Ainda bem que o corpo nos segue, que berra, que comparte, porque o poemário inteiro guarda uma obsessiva melancolia, uma nostalgia dos corpos não visitados, dos instantes roubados à morte para celebrar a vida e para celebrar, especialmente, as palavras que os lábios não saberiam dizer e que, no entanto, devem pronunciar. O corpo do poeta abre-se para que o poema cresça e nessa vagina exausta, que vem de ser evocada, chega o parto, o instante mágico da criação poética.

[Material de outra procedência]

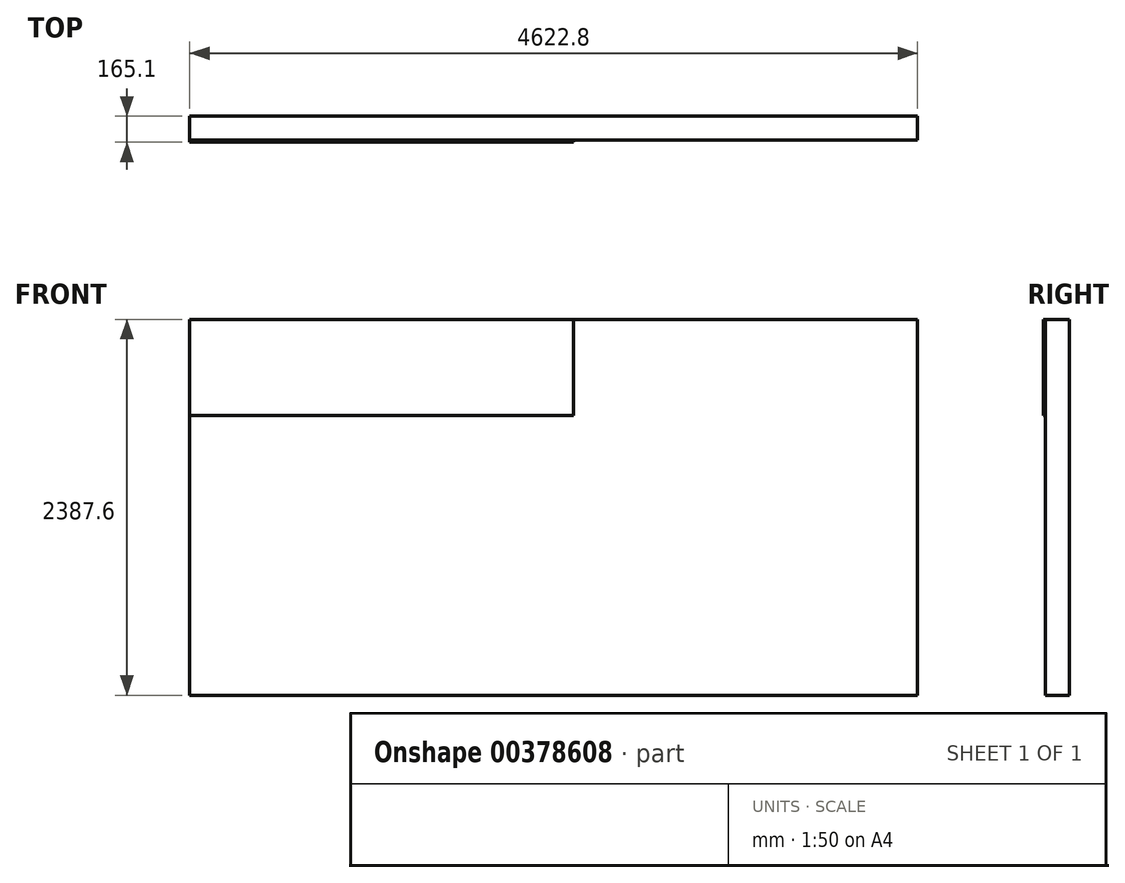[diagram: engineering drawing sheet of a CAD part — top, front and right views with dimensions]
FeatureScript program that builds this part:
annotation { "Feature Type Name" : "Feature", "Feature Type Description" : "" }
export const myFeature = defineFeature(function(context is Context, id is Id, definition is map)
    precondition{}
    {
        {
            var Q0;
            Q0=qCreatedBy(makeId("Front.planeOp"),FACE);
            var sketch = newSketch(context, id + "F0", { "sketchPlane" : qUnion([Q0])});
            skLineSegment(sketch, "E0.bottom", {"start": v(0, 0) * mm, "end": v(4622.8, 0) * mm});
            skLineSegment(sketch, "E0.top", {"start": v(0, 2387.6) * mm, "end": v(4622.8, 2387.6) * mm});
            skLineSegment(sketch, "E0.left", {"start": v(0, 0) * mm, "end": v(0, 2387.6) * mm});
            skLineSegment(sketch, "E0.right", {"start": v(4622.8, 0) * mm, "end": v(4622.8, 2387.6) * mm});
            skSolve(sketch);
        }
        {
            var Q0;
            Q0=makeQuery(id+"F0.imprint","IMPRINT",FACE,{"disambiguationData":[TD([[makeQuery(id+"F0.imprint","IMPRINT",EDGE,{"derivedFrom":sQuery(id+"F0.wireOp",EDGE,"E0.bottom")}),1.0]])]});
            extrude(context, id + "F1", {"entities" : qUnion([Q0]), "oppositeDirection" : true, "depth" : 152.4 * mm});
        }
        {
            var Q0;
            Q0=makeQuery(id+"F1.opExtrude","CAP_FACE",FACE,{"disambiguationData":[OSD([sQuery(id+"F0.wireOp",EDGE,"E0.bottom"),sQuery(id+"F0.wireOp",EDGE,"E0.top"),sQuery(id+"F0.wireOp",EDGE,"E0.left"),sQuery(id+"F0.wireOp",EDGE,"E0.right")])],"isStart":true});
            var sketch = newSketch(context, id + "F2", { "sketchPlane" : qUnion([Q0])});
            skLineSegment(sketch, "E1.bottom", {"start": v(0, 1778) * mm, "end": v(2438.4, 1778) * mm});
            skLineSegment(sketch, "E1.top", {"start": v(0, 2387.6) * mm, "end": v(2438.4, 2387.6) * mm});
            skLineSegment(sketch, "E1.left", {"start": v(0, 1778) * mm, "end": v(0, 2387.6) * mm});
            skLineSegment(sketch, "E1.right", {"start": v(2438.4, 1778) * mm, "end": v(2438.4, 2387.6) * mm});
            skSolve(sketch);
        }
        {
            var Q0;
            Q0 = qSketchRegion(id + "F2", true);
            extrude(context, id + "F3", {"entities" : qUnion([Q0]), "depth" : 12.7 * mm});
        }
    });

A leitora, convocada a apresentar este livro, sabe que é inútil a tentativa de limar a poesia, de fazer com ela tarefas de jardinaria para a simplificar e conseguir que seja mais fácil de deglutir. A beleza do poema, a sua maneira de condensar o cosmos está precisamente aí, na falta de explicação, na palavra medida e precisa que os narradores sempre invejamos.

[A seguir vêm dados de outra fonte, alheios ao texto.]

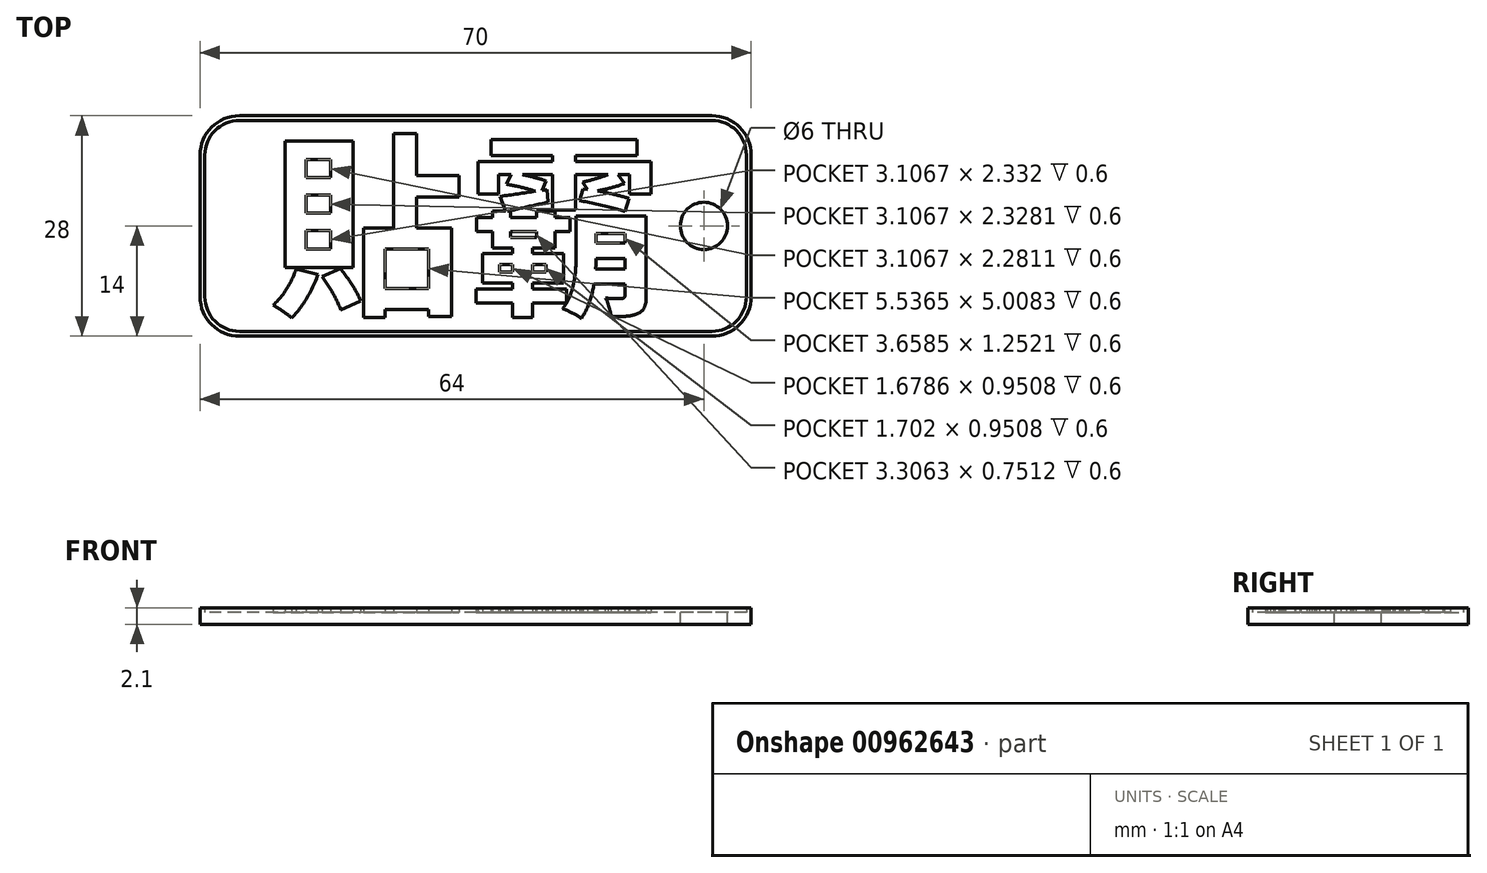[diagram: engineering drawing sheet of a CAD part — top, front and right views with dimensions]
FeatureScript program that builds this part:
annotation { "Feature Type Name" : "Feature", "Feature Type Description" : "" }
export const myFeature = defineFeature(function(context is Context, id is Id, definition is map)
    precondition{}
    {
        {
            var Q0;
            Q0=qCreatedBy(makeId("Top.planeOp"),FACE);
            var sketch = newSketch(context, id + "F0", { "sketchPlane" : qUnion([Q0])});
            skLineSegment(sketch, "E0.bottom", {"start": v(35, -14) * mm, "end": v(-35, -14) * mm});
            skLineSegment(sketch, "E0.top", {"start": v(35, 14) * mm, "end": v(-35, 14) * mm});
            skLineSegment(sketch, "E0.left", {"start": v(35, -14) * mm, "end": v(35, 14) * mm});
            skLineSegment(sketch, "E0.right", {"start": v(-35, -14) * mm, "end": v(-35, 14) * mm});
            skPoint(sketch, "E0.middle", {"position": v(0, 0) * mm});
            skSolve(sketch);
        }
        {
            var Q0;
            Q0 = qSketchRegion(id + "F0", true);
            extrude(context, id + "F1", {"entities" : qUnion([Q0]), "depth" : 1.5 * mm, "offsetDistance" : 25 * mm});
        }
        {
            var Q0;
            Q0=makeQuery(id+"F1.opExtrude","SWEPT_EDGE",EDGE,{"disambiguationData":[OSD([sQuery(id+"F0.wireOp",EDGE,"E0.top"),sQuery(id+"F0.wireOp",EDGE,"E0.left")])]});
            var Q1;
            Q1=makeQuery(id+"F1.opExtrude","SWEPT_EDGE",EDGE,{"disambiguationData":[OSD([sQuery(id+"F0.wireOp",EDGE,"E0.bottom"),sQuery(id+"F0.wireOp",EDGE,"E0.left")])]});
            var Q2;
            Q2=makeQuery(id+"F1.opExtrude","SWEPT_EDGE",EDGE,{"disambiguationData":[OSD([sQuery(id+"F0.wireOp",EDGE,"E0.top"),sQuery(id+"F0.wireOp",EDGE,"E0.right")])]});
            var Q3;
            Q3=makeQuery(id+"F1.opExtrude","SWEPT_EDGE",EDGE,{"disambiguationData":[OSD([sQuery(id+"F0.wireOp",EDGE,"E0.bottom"),sQuery(id+"F0.wireOp",EDGE,"E0.right")])]});
            fillet(context, id + "F2", {"entities" : qUnion([Q0, Q1, Q2, Q3]), "radius" : 5 * mm, "tangentPropagation" : true, "allowEdgeOverflow" : false});
        }
        {
            var Q0;
            Q0=makeQuery(id+"F1.opExtrude","CAP_FACE",FACE,{"disambiguationData":[OSD([sQuery(id+"F0.wireOp",EDGE,"E0.bottom"),sQuery(id+"F0.wireOp",EDGE,"E0.top"),sQuery(id+"F0.wireOp",EDGE,"E0.left"),sQuery(id+"F0.wireOp",EDGE,"E0.right")])],"isStart":false});
            var sketch = newSketch(context, id + "F3", { "sketchPlane" : qUnion([Q0])});
            skLineSegment(sketch, "E1.0.0", {"start": v(35, -9) * mm, "end": v(35, 9) * mm});
            skArc(sketch, "E1.0.1", {"start": v(35, 9) * mm, "mid": v(33.54, 12.54) * mm, "end": v(30, 14) * mm});
            skLineSegment(sketch, "E1.0.2", {"start": v(30, 14) * mm, "end": v(-30, 14) * mm});
            skArc(sketch, "E1.0.3", {"start": v(-30, 14) * mm, "mid": v(-33.54, 12.54) * mm, "end": v(-35, 9) * mm});
            skLineSegment(sketch, "E1.0.4", {"start": v(-35, 9) * mm, "end": v(-35, -9) * mm});
            skArc(sketch, "E1.0.5", {"start": v(-35, -9) * mm, "mid": v(-33.54, -12.54) * mm, "end": v(-30, -14) * mm});
            skLineSegment(sketch, "E1.0.6", {"start": v(-30, -14) * mm, "end": v(30, -14) * mm});
            skArc(sketch, "E1.0.7", {"start": v(30, -14) * mm, "mid": v(33.54, -12.54) * mm, "end": v(35, -9) * mm});
            skLineSegment(sketch, "E2.0", {"start": v(30, 13.4) * mm, "end": v(-30, 13.4) * mm});
            skArc(sketch, "E2.1", {"start": v(34.4, 9) * mm, "mid": v(33.11, 12.11) * mm, "end": v(30, 13.4) * mm});
            skArc(sketch, "E2.2", {"start": v(-30, 13.4) * mm, "mid": v(-33.11, 12.11) * mm, "end": v(-34.4, 9) * mm});
            skLineSegment(sketch, "E2.3", {"start": v(34.4, -9) * mm, "end": v(34.4, 9) * mm});
            skLineSegment(sketch, "E2.4", {"start": v(-34.4, 9) * mm, "end": v(-34.4, -9) * mm});
            skArc(sketch, "E2.5", {"start": v(-34.4, -9) * mm, "mid": v(-33.11, -12.11) * mm, "end": v(-30, -13.4) * mm});
            skLineSegment(sketch, "E2.6", {"start": v(-30, -13.4) * mm, "end": v(30, -13.4) * mm});
            skArc(sketch, "E2.7", {"start": v(30, -13.4) * mm, "mid": v(33.11, -12.11) * mm, "end": v(34.4, -9) * mm});
            skSolve(sketch);
        }
        {
            var Q0;
            Q0 = qSketchRegion(id + "F3", true);
            extrude(context, id + "F4", {"entities" : qUnion([Q0]), "operationType" : NewBodyOperationType.ADD, "depth" : .6 * mm, "offsetDistance" : 25 * mm});
        }
        {
            var Q0;
            Q0=makeQuery(id+"F1.opExtrude","CAP_FACE",FACE,{"disambiguationData":[OSD([sQuery(id+"F0.wireOp",EDGE,"E0.bottom"),sQuery(id+"F0.wireOp",EDGE,"E0.top"),sQuery(id+"F0.wireOp",EDGE,"E0.left"),sQuery(id+"F0.wireOp",EDGE,"E0.right")])],"isStart":false});
            var sketch = newSketch(context, id + "F5", { "sketchPlane" : qUnion([Q0])});
            skText(sketch, "E3", { "text": "貼霸", "fontName": "NotoSansCJKtc-Bold.otf"});
            const initialGuessF5  = {"E3": [-0.02629, -0.00946, 1, 0, 0.01803]};
            skSetInitialGuess(sketch, initialGuessF5);
            skSolve(sketch);
        }
        {
            var Q0;
            Q0 = qSketchRegion(id + "F5", true);
            extrude(context, id + "F6", {"entities" : qUnion([Q0]), "operationType" : NewBodyOperationType.ADD, "depth" : .6 * mm, "offsetDistance" : 25 * mm});
        }
        {
            var Q0;
            Q0=makeQuery(id+"F6.boolean.opBoolean","SPLIT",FACE,{"disambiguationData":[TD([makeQuery(id+"F4.opExtrude","SWEPT_FACE",FACE,{"disambiguationData":[OSD([sQuery(id+"F3.wireOp",EDGE,"E2.0")])]})])],"derivedFrom":makeQuery(id+"F1.opExtrude","CAP_FACE",FACE,{"disambiguationData":[OSD([sQuery(id+"F0.wireOp",EDGE,"E0.bottom"),sQuery(id+"F0.wireOp",EDGE,"E0.top"),sQuery(id+"F0.wireOp",EDGE,"E0.left"),sQuery(id+"F0.wireOp",EDGE,"E0.right")])],"isStart":false})});
            var sketch = newSketch(context, id + "F7", { "sketchPlane" : qUnion([Q0])});
            skCircle(sketch, "E4", {"center": v(29, 0) * mm, "radius": 3 * mm});
            skLineSegment(sketch, "E5", {"start": v(29, 0) * mm, "end": v(35, 0) * mm, "construction": true});
            skSolve(sketch);
        }
        {
            var Q0;
            Q0 = qSketchRegion(id + "F7", true);
            extrude(context, id + "F8", {"entities" : qUnion([Q0]), "operationType" : NewBodyOperationType.REMOVE, "endBound" : BoundingType.THROUGH_ALL, "oppositeDirection" : true, "depth" : 25 * mm, "offsetDistance" : 25 * mm});
        }
    });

<<Quedan as cicatrices/ nas testadas boubas do corpo/ e a certeza de que algunha vez ardeu/ totalmente a estrutura do edifício.>>
Como no caso do Mecanismo de emergência do Tiago Alves Costa, o poemário parece surgido dalgum cordão umbilical roto. Um e outro texto semelham dialogar entre si ou, talvez, só se trate de que a poesia apenas pode nascer das feridas. Tenho a certeza de que o corpo voltará a arder. Por muito que o poeta se resista. A pele não tem memória e tem que render-se à sua condição de pele: sensitiva.
<<Un corpo pode concibir a ruptura / escribila e construila/ sen que nada cambie nel/ Pode escindirse, identificarse / e quedar en silencio. Pode/ contradicirse na sua obra e percibir a transparência do reflexo/ coa man espectacular do conforto/ pero a mutación é material / ou imposíble.>>
O dilatado espaço que o óbvio ocupa nas nossas vidas, a ternura do caos, a impossibilidade de caminhar para trás, a alegria do amanhã e essa dose medida de violência criativa são as bases desse Corpo:
<<Carecería de utilidades como metal. / Se fose gas resultaria inestable / [estouraria en condicións imprevisibles]/ Inflamable se fose un líquido;/Arderia: /seria abrasivo:/ non deixaria ósos.>>
Porque em si próprio, assegura Lopo, o poema também não é exatamente texto e o corpóreo não é tanto distância como aproximação. Ganhador da última edição do prémio Lueiro Rey, este corpo de Antón Lopo é denso e eloquente. Tem silhueta: uma energia em forma de aura que é, finalmente, o que dá a cada corpo o seu ser particular.